» **Instructions to follow**
Up to and including the line with "298 76 161000", please set down the entries below exactly, starting from the first line.

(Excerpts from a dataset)
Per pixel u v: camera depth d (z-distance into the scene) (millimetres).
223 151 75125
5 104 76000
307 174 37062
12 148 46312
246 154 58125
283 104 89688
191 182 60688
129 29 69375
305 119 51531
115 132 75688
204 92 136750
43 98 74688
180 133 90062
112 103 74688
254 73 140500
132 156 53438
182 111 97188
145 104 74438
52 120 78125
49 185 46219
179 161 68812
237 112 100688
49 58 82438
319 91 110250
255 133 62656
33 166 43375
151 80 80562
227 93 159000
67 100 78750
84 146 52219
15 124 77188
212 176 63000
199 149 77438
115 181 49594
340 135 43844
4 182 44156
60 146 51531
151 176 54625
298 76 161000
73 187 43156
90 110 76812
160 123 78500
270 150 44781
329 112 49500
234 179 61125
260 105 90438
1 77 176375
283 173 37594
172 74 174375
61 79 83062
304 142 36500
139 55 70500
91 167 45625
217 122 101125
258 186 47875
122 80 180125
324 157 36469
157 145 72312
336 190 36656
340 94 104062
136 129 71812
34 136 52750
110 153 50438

» **Exercise answer**
Per pixel u v: camera depth d (z-distance into the scene) (millimetres).
223 151 75125
5 104 76000
307 174 37062
12 148 46312
246 154 58125
283 104 89688
191 182 60688
129 29 69375
305 119 51531
115 132 75688
204 92 136750
43 98 74688
180 133 90062
112 103 74688
254 73 140500
132 156 53438
182 111 97188
145 104 74438
52 120 78125
49 185 46219
179 161 68812
237 112 100688
49 58 82438
319 91 110250
255 133 62656
33 166 43375
151 80 80562
227 93 159000
67 100 78750
84 146 52219
15 124 77188
212 176 63000
199 149 77438
115 181 49594
340 135 43844
4 182 44156
60 146 51531
151 176 54625
298 76 161000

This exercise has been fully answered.